I tend to also see a tightening of the physical energy supply and I probably expect that this could precipitate the ‘next’ big financial emergency. If you like it, the last GFC took out a bunch of the excess/unfinancial retail and global manufacturing capacity (plus also threatened some nonviable sovereign projects as well!!). The next one could take out a bunch of nonviable energy enterprises. Another sleeper uncertainty is the possibility of some carbon assets being stranded which will also feedback into a financial crisis. In Wilber speak I think that we could see a bit more hard physical realities before we start to change our internal narratives at any scale.
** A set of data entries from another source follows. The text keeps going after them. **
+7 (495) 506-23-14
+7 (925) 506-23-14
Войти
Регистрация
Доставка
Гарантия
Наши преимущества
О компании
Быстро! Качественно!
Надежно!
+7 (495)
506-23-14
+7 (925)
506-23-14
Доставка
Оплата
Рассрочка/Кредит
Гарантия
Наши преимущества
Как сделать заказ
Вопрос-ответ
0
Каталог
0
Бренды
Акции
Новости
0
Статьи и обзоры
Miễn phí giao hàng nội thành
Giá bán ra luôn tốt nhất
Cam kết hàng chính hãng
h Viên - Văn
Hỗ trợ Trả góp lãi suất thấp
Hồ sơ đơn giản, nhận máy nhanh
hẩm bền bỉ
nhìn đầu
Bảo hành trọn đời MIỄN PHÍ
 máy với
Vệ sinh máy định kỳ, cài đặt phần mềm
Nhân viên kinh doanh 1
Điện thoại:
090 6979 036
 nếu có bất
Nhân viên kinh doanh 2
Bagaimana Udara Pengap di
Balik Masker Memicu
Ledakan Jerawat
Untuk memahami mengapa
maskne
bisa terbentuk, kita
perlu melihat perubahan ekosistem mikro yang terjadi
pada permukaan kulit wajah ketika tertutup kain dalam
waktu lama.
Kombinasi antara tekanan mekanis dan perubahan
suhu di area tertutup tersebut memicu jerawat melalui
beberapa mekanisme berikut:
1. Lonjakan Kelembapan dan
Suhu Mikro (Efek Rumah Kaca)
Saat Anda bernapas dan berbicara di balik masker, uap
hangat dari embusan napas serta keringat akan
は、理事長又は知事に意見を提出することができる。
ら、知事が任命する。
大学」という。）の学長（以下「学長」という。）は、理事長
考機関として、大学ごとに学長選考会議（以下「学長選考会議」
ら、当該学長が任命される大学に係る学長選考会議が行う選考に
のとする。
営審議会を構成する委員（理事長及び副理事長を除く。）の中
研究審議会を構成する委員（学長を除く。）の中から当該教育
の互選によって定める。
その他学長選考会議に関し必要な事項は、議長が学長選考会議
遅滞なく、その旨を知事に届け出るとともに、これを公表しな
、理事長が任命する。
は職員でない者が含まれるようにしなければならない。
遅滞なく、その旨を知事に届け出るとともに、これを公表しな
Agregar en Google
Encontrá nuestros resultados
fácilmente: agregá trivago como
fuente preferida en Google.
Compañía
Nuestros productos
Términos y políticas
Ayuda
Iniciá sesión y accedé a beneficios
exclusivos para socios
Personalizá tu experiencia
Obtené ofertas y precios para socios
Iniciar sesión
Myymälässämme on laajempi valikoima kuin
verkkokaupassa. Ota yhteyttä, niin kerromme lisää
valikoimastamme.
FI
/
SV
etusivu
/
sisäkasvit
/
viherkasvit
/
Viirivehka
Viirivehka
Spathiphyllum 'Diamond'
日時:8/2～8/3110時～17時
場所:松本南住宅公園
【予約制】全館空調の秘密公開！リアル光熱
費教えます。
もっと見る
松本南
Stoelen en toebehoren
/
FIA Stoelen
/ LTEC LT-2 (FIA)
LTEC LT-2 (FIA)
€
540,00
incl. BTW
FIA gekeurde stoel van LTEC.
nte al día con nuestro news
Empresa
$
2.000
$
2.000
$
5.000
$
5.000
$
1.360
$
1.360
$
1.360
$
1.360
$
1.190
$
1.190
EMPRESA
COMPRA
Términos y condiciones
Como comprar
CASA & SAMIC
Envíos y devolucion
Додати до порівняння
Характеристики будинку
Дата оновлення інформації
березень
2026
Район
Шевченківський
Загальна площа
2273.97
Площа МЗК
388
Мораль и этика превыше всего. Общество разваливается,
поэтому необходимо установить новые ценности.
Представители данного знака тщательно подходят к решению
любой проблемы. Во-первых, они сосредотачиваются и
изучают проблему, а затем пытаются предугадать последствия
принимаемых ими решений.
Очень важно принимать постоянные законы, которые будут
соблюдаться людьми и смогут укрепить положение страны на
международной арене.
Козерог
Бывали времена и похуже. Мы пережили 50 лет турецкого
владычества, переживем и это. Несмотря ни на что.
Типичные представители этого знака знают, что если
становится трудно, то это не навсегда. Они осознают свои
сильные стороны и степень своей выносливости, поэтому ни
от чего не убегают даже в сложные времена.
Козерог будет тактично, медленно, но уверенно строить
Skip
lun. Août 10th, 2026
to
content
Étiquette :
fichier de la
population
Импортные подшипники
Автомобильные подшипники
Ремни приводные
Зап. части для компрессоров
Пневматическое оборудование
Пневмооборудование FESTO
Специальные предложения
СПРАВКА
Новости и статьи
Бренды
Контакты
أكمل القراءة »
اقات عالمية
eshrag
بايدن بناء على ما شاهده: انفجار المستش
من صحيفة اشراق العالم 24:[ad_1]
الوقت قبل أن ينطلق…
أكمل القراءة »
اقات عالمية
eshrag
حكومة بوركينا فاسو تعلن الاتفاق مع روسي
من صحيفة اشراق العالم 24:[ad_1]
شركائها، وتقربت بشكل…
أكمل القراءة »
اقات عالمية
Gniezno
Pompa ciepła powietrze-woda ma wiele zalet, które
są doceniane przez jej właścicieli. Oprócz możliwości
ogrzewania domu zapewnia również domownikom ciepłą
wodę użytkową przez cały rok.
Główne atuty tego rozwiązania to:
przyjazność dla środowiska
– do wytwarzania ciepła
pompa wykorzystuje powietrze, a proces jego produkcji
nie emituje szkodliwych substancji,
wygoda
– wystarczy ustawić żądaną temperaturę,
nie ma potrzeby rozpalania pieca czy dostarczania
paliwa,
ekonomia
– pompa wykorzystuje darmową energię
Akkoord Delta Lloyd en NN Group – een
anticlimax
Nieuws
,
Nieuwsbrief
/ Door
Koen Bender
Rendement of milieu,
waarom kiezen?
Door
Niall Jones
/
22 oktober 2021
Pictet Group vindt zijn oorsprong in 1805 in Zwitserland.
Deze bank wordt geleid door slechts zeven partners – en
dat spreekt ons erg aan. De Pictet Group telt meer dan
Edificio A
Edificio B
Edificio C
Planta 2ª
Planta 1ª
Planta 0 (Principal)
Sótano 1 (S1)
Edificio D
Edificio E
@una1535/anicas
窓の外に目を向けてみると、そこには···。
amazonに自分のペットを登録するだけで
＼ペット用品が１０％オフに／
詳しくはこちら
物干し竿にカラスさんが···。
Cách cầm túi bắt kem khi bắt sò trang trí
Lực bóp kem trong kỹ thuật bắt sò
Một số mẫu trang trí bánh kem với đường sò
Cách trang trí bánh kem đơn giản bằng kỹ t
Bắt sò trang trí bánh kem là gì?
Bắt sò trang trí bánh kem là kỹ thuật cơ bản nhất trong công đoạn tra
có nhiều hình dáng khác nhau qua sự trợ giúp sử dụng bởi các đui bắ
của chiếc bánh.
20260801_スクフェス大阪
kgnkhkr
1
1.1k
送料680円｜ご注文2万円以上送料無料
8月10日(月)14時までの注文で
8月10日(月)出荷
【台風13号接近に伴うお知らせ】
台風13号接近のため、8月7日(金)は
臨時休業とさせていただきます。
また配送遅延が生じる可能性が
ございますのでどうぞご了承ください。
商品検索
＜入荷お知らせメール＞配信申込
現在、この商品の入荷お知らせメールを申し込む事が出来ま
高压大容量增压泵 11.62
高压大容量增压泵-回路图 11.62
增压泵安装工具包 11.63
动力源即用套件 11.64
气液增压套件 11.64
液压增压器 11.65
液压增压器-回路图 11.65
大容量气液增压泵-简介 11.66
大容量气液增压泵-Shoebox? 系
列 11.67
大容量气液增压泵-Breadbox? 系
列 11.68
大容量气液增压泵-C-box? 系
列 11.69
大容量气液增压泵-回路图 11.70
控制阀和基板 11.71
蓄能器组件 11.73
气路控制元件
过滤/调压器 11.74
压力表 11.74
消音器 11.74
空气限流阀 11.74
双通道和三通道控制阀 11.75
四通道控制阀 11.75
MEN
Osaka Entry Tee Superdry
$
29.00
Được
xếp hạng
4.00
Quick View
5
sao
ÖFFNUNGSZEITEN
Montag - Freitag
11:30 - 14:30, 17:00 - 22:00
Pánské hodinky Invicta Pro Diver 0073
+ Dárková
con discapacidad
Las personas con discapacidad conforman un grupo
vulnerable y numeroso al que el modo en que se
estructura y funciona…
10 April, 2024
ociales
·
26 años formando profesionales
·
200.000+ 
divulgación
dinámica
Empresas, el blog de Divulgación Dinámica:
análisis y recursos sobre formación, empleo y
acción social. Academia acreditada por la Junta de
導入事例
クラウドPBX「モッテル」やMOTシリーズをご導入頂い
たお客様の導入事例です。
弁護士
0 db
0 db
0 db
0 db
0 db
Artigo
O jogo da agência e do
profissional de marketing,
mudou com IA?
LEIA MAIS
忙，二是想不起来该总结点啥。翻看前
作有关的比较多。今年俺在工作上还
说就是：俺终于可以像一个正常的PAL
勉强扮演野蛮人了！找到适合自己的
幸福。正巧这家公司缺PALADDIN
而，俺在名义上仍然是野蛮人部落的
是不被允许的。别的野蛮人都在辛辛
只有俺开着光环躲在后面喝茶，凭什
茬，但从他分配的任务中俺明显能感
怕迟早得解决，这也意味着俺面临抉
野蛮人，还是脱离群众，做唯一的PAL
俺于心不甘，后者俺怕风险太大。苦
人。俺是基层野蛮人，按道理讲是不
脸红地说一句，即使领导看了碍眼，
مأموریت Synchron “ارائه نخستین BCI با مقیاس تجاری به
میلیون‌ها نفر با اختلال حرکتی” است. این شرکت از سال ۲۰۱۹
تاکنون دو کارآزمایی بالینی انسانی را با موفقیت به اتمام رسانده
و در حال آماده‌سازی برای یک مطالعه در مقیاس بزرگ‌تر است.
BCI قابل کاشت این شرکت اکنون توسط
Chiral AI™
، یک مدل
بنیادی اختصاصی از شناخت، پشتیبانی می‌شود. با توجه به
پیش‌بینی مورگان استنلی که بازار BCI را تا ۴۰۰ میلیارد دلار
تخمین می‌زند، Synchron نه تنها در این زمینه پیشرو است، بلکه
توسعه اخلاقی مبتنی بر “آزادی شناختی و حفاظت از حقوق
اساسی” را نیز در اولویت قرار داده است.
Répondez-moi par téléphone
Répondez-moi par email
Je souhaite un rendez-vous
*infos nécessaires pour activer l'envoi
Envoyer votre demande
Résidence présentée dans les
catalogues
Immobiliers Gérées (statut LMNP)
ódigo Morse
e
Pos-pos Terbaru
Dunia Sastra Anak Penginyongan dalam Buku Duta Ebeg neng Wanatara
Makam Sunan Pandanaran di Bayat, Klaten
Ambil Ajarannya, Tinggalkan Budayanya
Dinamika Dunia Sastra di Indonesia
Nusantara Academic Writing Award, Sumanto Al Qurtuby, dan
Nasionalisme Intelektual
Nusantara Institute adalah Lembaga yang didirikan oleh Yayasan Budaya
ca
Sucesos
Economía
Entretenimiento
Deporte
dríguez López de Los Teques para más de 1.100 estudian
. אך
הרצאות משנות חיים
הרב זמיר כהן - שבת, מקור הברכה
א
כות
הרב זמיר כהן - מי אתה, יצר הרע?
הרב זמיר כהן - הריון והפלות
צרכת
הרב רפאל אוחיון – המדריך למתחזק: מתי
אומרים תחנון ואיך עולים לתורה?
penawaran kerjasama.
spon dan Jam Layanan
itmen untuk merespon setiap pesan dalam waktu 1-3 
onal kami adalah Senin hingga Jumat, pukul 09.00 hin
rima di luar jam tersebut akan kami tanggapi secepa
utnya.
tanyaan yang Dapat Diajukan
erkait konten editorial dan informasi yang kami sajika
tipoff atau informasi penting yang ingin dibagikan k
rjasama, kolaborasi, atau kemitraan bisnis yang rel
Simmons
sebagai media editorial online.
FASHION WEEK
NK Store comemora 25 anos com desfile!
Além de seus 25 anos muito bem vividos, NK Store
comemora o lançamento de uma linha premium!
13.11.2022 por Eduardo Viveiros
Also there is no guarantee that the narrative will change to one that is necessarily more humane – I hope it does but unfortunatly there are ‘older’ narratives that could also be employed (sigh).
You are a wonderful blessing for doing the work you do.
Thanks for your supportive comment, Peter, and very pleased to hear the post will be useful for Powering 21st C Innovation. The next post on the energy transition modelling I’ve been doing should further inform thinking on the energy supply-financial system question. It won’t provide a direct answer to that, but the picture it presents is highly relevant. I’m also concerned that changes in sense-making narrative aren’t predisposed to be more humane by default. Richard Slaughter pointed me to this article last week from Pankaj Misra. I think Misra’s analysis may, unfortunately, be fairly closely related to the issue you raise.